Ampliada a nivel global, esta fotografía dejaría el ODS de ‘hambre cero’ incumplido por un margen de casi 660 millones de personas. De esta cifra total, revelada por las Naciones Unidas, unos 30 millones se deberán a los efectos duraderos de la pandemia. Aunque todavía hay margen para el optimismo, siempre que estemos dispuestos a transformar los sistemas alimentarios, un paso esencial para poner las dietas saludables al alcance de todos.

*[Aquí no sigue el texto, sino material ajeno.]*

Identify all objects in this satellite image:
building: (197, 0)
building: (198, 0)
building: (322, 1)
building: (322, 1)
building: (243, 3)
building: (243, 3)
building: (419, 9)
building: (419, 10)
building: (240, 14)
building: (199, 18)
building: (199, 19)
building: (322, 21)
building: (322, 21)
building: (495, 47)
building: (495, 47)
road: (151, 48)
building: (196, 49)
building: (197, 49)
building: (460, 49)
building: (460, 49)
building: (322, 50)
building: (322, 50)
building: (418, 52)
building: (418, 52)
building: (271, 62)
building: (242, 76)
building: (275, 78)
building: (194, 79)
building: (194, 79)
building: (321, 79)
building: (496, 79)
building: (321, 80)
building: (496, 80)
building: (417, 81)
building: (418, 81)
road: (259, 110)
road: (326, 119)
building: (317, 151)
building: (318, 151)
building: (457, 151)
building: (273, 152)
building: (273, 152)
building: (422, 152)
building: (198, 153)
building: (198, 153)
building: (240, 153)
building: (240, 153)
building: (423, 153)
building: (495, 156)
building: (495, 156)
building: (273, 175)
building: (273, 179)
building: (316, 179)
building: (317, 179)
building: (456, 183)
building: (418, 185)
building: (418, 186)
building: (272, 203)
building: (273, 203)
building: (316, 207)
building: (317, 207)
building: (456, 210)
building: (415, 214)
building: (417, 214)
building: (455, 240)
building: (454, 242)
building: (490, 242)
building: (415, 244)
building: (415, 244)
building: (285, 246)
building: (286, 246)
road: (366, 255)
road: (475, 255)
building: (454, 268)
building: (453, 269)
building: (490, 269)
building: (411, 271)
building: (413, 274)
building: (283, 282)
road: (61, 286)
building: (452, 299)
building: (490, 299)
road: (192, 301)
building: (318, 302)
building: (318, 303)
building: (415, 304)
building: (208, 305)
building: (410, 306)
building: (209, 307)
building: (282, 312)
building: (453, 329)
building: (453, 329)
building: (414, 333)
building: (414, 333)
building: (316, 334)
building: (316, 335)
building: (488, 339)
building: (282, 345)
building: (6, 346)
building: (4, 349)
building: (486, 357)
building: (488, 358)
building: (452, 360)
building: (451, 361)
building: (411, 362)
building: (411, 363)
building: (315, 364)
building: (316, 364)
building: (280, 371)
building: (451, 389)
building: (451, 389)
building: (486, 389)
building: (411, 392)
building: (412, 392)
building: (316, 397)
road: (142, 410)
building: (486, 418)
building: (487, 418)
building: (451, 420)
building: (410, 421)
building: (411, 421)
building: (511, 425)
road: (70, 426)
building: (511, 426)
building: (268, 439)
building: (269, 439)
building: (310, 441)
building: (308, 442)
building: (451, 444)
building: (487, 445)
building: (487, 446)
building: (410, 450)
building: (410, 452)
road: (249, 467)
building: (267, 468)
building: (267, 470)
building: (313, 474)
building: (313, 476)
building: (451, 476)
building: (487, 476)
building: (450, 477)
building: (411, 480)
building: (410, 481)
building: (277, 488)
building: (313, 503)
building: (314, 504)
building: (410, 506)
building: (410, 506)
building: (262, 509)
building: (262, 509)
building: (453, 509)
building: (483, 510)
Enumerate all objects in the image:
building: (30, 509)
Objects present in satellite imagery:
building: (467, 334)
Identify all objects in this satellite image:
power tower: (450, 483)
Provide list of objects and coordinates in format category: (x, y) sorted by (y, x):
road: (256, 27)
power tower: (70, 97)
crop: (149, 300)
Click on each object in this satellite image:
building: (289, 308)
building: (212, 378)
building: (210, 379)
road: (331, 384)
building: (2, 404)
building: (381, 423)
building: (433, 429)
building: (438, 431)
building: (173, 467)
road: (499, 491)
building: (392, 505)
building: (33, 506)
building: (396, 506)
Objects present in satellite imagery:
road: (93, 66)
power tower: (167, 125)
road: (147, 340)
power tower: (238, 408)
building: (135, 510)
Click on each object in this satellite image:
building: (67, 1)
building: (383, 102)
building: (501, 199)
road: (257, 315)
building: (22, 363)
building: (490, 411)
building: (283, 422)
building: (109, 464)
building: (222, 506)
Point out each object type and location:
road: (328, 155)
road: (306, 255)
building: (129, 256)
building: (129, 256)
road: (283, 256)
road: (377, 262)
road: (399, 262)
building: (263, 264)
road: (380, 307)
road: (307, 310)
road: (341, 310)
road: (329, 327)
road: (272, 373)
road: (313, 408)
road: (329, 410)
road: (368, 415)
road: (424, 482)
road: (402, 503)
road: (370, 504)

La transformación se antoja, cuando menos, profunda. Pero ya hay seis líneas de actuación que, bien aplicadas, pueden marcar una diferencia en balance positivo: integrar políticas de protección social en zonas de conflicto; ampliar la resiliencia frente al cambio climático en los distintos sistemas alimentarios (por ejemplo ofreciendo a los pequeños agricultores un amplio acceso a seguros contra riesgos climáticos); fortalecer a las poblaciones vulnerables frente a adversidades económicas; reducir el coste de los alimentos a lo largo de las cadenas de suministro, luchar contra las desigualdades estructurales y, sobre todo, introducir cambios en el comportamiento de los consumidores para garantizar dietas más variadas y saludables.